The endothelium’s altered function seems to be an effect of the high-salt diet as researchers ruled out other sources of endothelium damage, such as vascular inflammation.

The team then tested if they could reverse the detrimental effects of a high-salt diet by feeding the mice a normal diet (with 0.5 percent salt). After 12 weeks of a high-salt diet, mice were then fed with a normal diet for another weeks.

When researchers looked again at the animals’ brains, they saw that both the cerebral blood flow and endothelial function returned to normal.

Mice fed only a high-salt diet had “profound alterations in cognitive function that involve multiple domains,” researchers wrote. These animals performed significantly worse in object recognition, a maze test and nest behavior. Returning to a normal diet rescued the animals’ performance to normal levels.

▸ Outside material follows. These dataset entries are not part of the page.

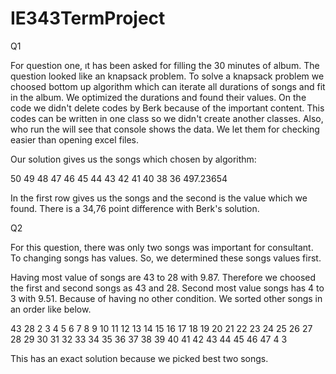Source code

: # IE343TermProject

Q1

For question one, ıt has been asked for filling the 30 minutes of album. 
The question looked like an knapsack problem. To solve a knapsack problem we choosed bottom up algorithm
which can iterate all durations of songs and fit in the album. 
We optimized the durations and found their values. On the code we didn't delete codes by Berk because of the important content.
This codes can be written in one class so we didn't create another classes.
Also, who run the will see that console shows the data. We let them for checking easier than opening excel files. 



Our solution gives us the songs which chosen by algorithm:

50 49 48 47 46 45 44 43 42 41 40 38 36 
497.23654

In the first row gives us the songs and the second is the value which we found.
There is a 34,76 point difference with Berk's solution.

Q2

For this question, there was only two songs was important for consultant. To changing songs has values. 
So, we determined these songs values first. 

Having most value of songs are 43 to 28 with 9.87. Therefore we choosed the first and second songs as 43 and 28. 
Second most value songs has 4 to 3 with 9.51. Because of having no other condition. We sorted other songs in an order like below.

43 28 2 3 4 5 6 7 8 9 10 11 12 13 14 15 16 17 18 19 20 21 22 23 24 25 26 27 28 29 30 31 32 33 34 35 36 37 38 39 40 41 42 43 44 45 46 47 4 3 

This has an exact solution because we picked best two songs.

The team also investigated the molecular mechanisms underlying these impairments in cognition. They found that a high-salt diet triggered an increase in Th17 immune cells in the small intestine. That led to an increase in the release of interleukin 17 (IL-17), a pro-inflammatory factor.

Other experiments showed that endothelial dysfunction and reduction in nitric oxide production were a consequence of the increased release of IL-17.

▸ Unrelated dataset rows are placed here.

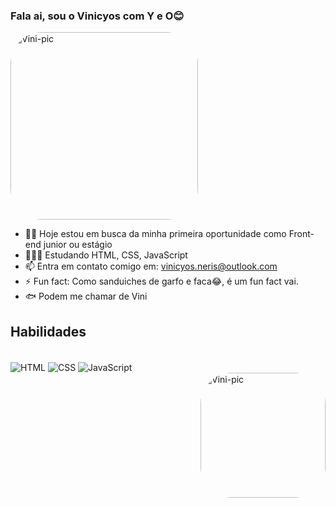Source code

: ### Fala ai, sou o Vinicyos com Y e O😊

<img align="top" alt="Vini-pic" height="300" style="border-radius:50px;" src="https://uploaddeimagens.com.br/images/004/317/545/original/download20230106233257.png?1674959709">

- 👶🏻 Hoje estou em busca da minha primeira oportunidade como Front-end junior ou estágio
- 👨🏻‍💻 Estudando HTML, CSS, JavaScript
- 📫 Entra em contato comigo em: vinicyos.neris@outlook.com
- ⚡ Fun fact: Como sanduiches de garfo e faca😂, é um fun fact vai.
- 🐟 Podem me chamar de Vini


## Habilidades
  
<div style="display: inline_block"><br>
  <img align="center" alt="HTML" src="https://img.shields.io/badge/HTML5-E34F26?style=for-the-badge&logo=html5&logoColor=white">
  <img align="center" alt="CSS" src="https://img.shields.io/badge/CSS3-1572B6?style=for-the-badge&logo=css3&logoColor=white">
  <img align="center" alt="JavaScript" src="https://img.shields.io/badge/JavaScript-323330?style=for-the-badge&logo=javascript&logoColor=F7DF1E">
</div>

<div>
  <img align="right" alt="Vini-pic" height="200" style="border-radius:50px;" src="https://uploaddeimagens.com.br/images/004/320/099/original/maxresdefault.jpg?1675133082">
</div>  
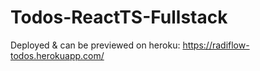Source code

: # Todos-ReactTS-Fullstack

Deployed & can be previewed on heroku:
https://radiflow-todos.herokuapp.com/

They finally pinpointed a molecule called ROCK as the one responsible for shutting down the production of nitric oxide. Il-17 suppressed nitric oxide production via ROCK. Using a ROCK inhibitor called Y27632, researchers were able to improve the neurovascular and cognitive dysfunction induced by a high-salt diet.

“The IL-17-ROCK pathway is an exciting target for future research in the causes of cognitive impairment,” Giuseppe Faraco, the study’s first author, said in a press release. “It appears to counteract the cerebrovascular and cognitive effects of a high-salt diet, and it also may benefit people with diseases and conditions associated with elevated IL-17 levels, such as multiple sclerosis, rheumatoid arthritis, inflammatory bowel disease and other autoimmune diseases.”

In their article, the team concluded: “While these findings highlight the key role of cerebral endothelial function in brain health, they also unveil a previously undescribed gut–brain axis whereby dietary habits compromise the brain microvasculature, leading to altered brain function and cognitive impairment.”